The Song of Achilles

The bodice-ripper gets a gay makeover in Madeline Miller’s The Song of Achilles and, for the most part, the transformation works.

The bulk of the novel coasts on the slow-to-consummate attraction between Patroclus, an exiled weakling of a prince, and Achilles, the great fighter who is destined to become a hero in the Trojan War. They become sworn companions – nudge nudge, wink wink – and Miller dedicates a great part of her novel to descriptions of Achilles’ flawless beauty, Patroclus’ forbidden hunger for the beguiling half-mortal legend-in-waiting and passages about limbs gliding over limbs, taut chests, and armor falling to the floor of tents (passages that are generally coy and just this side of tasteful). Here, Miller’s writing feels a bit mechanical. At parts, it seems like she’s aware the book has progressed for five or ten pages without a steamy passage and so feels obligated to throw one in.

But the book gets better when Patroclus and Achilles leave their adolescence behind. It’s a development that coincides with their recruitment into the Greek army, a fateful prophecy that Achilles won’t return home from the Trojan War and the growing pressure they feel from general consensus that their relationship could be overlooked when they were boys, but should now be cast aside. To be sure, most of the drama and peril in this part at this stage come straight from Homer’s The Iliad, but Miller deserves some credit for making the familiar tale her own.
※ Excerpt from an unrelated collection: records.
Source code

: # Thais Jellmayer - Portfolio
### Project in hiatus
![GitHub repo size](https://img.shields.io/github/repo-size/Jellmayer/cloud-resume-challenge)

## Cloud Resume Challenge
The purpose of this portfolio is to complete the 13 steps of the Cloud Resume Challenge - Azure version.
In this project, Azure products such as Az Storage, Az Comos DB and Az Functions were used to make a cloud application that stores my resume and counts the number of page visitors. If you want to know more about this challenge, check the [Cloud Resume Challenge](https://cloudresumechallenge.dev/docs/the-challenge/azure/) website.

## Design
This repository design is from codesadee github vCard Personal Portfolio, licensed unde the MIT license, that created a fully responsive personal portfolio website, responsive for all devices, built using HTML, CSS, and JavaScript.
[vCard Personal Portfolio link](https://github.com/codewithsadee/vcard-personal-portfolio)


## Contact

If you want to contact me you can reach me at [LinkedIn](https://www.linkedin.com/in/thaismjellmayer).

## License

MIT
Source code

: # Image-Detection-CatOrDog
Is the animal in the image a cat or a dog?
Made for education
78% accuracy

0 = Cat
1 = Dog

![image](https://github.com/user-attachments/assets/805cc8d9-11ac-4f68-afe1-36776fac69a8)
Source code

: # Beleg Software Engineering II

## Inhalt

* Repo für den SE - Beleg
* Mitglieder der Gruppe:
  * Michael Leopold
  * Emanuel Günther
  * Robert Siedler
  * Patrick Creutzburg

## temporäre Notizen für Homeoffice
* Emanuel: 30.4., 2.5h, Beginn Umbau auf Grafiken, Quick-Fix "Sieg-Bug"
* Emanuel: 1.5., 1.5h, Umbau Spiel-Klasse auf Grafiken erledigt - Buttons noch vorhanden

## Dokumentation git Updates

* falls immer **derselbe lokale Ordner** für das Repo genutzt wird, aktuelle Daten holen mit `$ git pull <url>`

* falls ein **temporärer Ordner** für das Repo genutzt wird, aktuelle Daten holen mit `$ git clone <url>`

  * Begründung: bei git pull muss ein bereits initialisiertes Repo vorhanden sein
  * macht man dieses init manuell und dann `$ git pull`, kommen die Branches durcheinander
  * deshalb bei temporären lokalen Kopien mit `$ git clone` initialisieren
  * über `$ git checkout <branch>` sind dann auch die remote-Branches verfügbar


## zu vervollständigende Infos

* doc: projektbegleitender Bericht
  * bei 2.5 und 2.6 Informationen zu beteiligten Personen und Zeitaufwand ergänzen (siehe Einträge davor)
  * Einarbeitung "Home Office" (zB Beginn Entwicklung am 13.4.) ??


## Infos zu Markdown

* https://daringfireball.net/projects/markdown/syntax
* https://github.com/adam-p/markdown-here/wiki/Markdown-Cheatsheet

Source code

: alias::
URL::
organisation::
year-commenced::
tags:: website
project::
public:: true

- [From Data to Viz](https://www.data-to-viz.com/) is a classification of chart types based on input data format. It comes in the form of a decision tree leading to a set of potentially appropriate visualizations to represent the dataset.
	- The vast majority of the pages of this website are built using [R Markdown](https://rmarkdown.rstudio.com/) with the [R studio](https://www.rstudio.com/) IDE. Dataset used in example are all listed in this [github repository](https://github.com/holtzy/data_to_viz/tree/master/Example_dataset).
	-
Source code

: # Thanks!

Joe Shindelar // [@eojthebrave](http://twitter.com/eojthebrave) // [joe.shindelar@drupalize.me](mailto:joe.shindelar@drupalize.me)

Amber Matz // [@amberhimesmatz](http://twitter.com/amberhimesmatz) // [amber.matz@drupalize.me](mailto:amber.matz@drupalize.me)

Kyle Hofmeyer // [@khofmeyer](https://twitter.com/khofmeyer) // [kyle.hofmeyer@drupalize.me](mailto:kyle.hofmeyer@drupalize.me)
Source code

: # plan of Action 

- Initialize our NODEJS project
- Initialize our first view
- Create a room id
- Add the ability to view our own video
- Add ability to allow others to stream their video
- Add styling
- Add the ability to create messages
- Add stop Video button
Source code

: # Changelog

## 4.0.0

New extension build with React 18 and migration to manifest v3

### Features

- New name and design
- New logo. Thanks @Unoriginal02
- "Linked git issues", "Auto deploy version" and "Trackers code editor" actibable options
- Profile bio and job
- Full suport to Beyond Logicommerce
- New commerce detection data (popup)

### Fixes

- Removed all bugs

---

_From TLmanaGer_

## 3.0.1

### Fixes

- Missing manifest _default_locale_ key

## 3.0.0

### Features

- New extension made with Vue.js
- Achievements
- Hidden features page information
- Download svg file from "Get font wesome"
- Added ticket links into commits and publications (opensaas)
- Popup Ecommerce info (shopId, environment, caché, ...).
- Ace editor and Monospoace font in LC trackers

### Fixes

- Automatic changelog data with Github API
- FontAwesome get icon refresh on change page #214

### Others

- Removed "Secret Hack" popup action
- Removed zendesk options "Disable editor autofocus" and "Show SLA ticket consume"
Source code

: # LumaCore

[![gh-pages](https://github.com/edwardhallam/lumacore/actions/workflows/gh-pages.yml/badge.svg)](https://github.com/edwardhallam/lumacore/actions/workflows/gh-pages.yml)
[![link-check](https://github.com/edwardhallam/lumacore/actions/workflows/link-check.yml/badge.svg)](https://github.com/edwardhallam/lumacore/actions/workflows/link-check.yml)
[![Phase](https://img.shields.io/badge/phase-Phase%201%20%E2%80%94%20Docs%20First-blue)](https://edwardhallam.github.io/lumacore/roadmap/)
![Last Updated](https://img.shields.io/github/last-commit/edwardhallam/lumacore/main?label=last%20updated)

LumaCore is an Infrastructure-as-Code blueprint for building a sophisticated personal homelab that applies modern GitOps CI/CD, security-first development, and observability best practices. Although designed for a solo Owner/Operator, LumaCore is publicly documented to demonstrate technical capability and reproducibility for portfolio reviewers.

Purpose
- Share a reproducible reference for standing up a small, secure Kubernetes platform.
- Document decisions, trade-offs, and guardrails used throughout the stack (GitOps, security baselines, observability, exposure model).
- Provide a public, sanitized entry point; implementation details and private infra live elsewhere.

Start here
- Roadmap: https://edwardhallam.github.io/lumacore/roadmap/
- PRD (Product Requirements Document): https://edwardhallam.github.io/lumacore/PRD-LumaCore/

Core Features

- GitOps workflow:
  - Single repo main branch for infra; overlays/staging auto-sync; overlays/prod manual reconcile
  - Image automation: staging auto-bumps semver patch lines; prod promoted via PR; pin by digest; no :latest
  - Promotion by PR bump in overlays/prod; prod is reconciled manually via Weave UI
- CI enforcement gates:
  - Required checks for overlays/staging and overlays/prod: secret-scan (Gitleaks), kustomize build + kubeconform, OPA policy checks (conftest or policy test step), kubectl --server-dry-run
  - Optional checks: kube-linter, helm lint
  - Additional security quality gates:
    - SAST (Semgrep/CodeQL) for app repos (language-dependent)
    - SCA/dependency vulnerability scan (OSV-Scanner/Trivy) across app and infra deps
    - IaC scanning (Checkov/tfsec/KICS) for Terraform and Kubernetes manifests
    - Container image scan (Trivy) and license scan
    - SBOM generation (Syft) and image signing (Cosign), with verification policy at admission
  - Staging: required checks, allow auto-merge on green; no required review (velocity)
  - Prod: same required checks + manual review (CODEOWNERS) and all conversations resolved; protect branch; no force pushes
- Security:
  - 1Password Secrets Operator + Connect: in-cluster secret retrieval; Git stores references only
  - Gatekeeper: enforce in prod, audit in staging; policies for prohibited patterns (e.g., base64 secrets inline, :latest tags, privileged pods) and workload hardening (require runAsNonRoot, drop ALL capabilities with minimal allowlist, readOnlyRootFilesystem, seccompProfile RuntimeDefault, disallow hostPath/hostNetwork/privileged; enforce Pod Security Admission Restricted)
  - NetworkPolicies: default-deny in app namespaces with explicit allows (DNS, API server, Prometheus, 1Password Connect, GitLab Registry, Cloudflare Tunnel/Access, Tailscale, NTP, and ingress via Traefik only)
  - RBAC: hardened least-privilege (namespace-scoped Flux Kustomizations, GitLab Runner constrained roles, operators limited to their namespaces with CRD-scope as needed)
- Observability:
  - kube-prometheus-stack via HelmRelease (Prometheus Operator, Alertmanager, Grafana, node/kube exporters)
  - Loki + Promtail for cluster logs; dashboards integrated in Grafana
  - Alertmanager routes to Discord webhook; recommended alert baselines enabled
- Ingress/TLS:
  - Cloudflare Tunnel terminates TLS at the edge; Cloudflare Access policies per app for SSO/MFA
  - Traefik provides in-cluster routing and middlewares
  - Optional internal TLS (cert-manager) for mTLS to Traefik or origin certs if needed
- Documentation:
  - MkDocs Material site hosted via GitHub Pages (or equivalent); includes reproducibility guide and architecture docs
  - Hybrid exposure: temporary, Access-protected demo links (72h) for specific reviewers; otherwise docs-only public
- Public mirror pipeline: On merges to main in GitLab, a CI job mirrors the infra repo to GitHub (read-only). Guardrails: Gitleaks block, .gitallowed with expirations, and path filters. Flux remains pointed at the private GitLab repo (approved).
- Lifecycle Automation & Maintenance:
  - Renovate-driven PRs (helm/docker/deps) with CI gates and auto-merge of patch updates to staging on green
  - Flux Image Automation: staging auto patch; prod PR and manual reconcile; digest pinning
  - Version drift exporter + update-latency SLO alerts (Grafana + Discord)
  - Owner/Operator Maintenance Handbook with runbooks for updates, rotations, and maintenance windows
She shows adeptness in what she borrows from The Iliad and what she does not and seamless alloys those elements into her story in a way that does not feel like she’s grafting obligatory components of the legend into her own work. The characters of Thetis, Achilles’ sea nymph mother, and of Briseis, a captured princess, particularly feel fresh and reinvented and are to thank for the novel’s eleventh hour knife-twist of poignancy. The Song of Achilles comes to a surprisingly meaningful ending and that’s a credit to Miller, considering that the reader probably knew how things would wind up from the beginning.